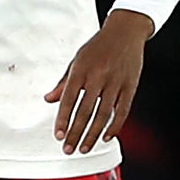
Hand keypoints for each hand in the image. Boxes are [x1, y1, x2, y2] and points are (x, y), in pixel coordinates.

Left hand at [44, 9, 151, 154]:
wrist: (125, 30)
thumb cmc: (99, 46)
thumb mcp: (77, 60)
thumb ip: (64, 82)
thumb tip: (49, 99)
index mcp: (81, 69)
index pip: (68, 100)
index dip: (63, 120)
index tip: (58, 135)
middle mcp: (98, 76)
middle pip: (85, 111)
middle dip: (75, 133)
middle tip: (69, 148)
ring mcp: (115, 82)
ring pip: (103, 115)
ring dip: (93, 134)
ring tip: (85, 148)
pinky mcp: (130, 86)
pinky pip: (122, 110)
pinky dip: (115, 126)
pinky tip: (107, 136)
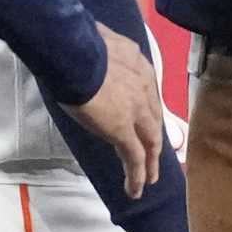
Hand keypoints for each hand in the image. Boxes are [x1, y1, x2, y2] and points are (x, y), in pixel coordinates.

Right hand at [63, 25, 163, 197]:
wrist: (76, 54)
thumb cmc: (77, 44)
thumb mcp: (97, 41)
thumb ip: (101, 49)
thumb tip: (92, 44)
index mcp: (138, 64)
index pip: (148, 91)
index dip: (148, 108)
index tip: (145, 118)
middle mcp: (144, 87)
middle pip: (154, 118)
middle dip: (155, 137)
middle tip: (155, 153)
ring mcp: (136, 111)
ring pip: (151, 142)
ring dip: (151, 162)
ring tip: (149, 179)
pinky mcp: (124, 131)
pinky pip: (135, 158)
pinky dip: (137, 176)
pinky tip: (135, 189)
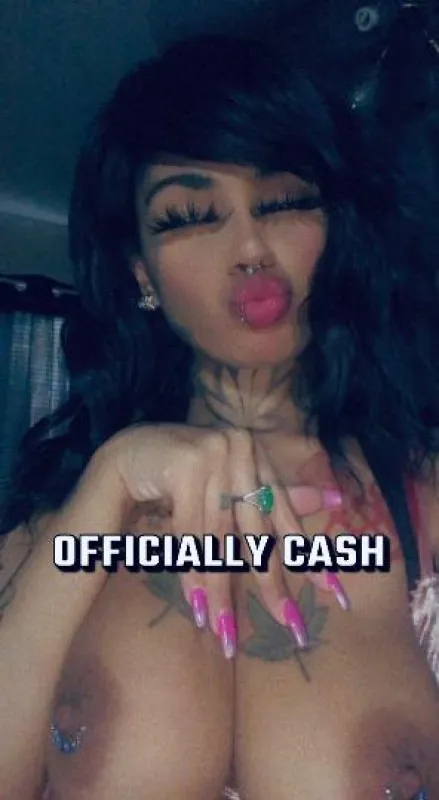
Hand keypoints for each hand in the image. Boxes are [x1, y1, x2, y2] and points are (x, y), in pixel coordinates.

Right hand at [103, 424, 347, 656]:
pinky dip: (192, 572)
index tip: (334, 593)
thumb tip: (333, 498)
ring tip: (227, 634)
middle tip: (292, 626)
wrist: (126, 456)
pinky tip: (197, 607)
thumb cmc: (182, 473)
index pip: (284, 513)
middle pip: (256, 531)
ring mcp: (214, 455)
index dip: (307, 554)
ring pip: (220, 539)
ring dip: (221, 591)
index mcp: (256, 456)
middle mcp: (240, 451)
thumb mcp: (231, 487)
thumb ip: (276, 495)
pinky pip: (190, 532)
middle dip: (272, 584)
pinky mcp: (185, 466)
★ ★ ★
Work required — Without the pictures, repeat the line with "pinky dip: (137, 176)" and every line after it to the end of the listing, and nothing else.

Response to the task —
pinky dip: (137, 176)
pinky tip: (135, 189)
Hand keypoints for each hand in the image. Boxes are [x1, y1, x2, y2] and points are (x, y), in pixel coordinates.

Right hand at [103, 424, 347, 656]:
pinky dip: (192, 572)
index tip: (334, 593)
thumb tip: (333, 498)
ring tip: (227, 634)
middle tip: (292, 626)
wrist: (126, 456)
pinky tip: (197, 607)
thumb cmc: (182, 473)
index pip: (284, 513)
middle pip: (256, 531)
ring mcp: (214, 455)
index dip: (307, 554)
ring pip: (220, 539)
ring dip: (221, 591)
index mcp: (256, 456)
middle mcp: (240, 451)
thumb mcp: (231, 487)
thumb ip: (276, 495)
pinky pip: (190, 532)
middle dip: (272, 584)
pinky mcp: (185, 466)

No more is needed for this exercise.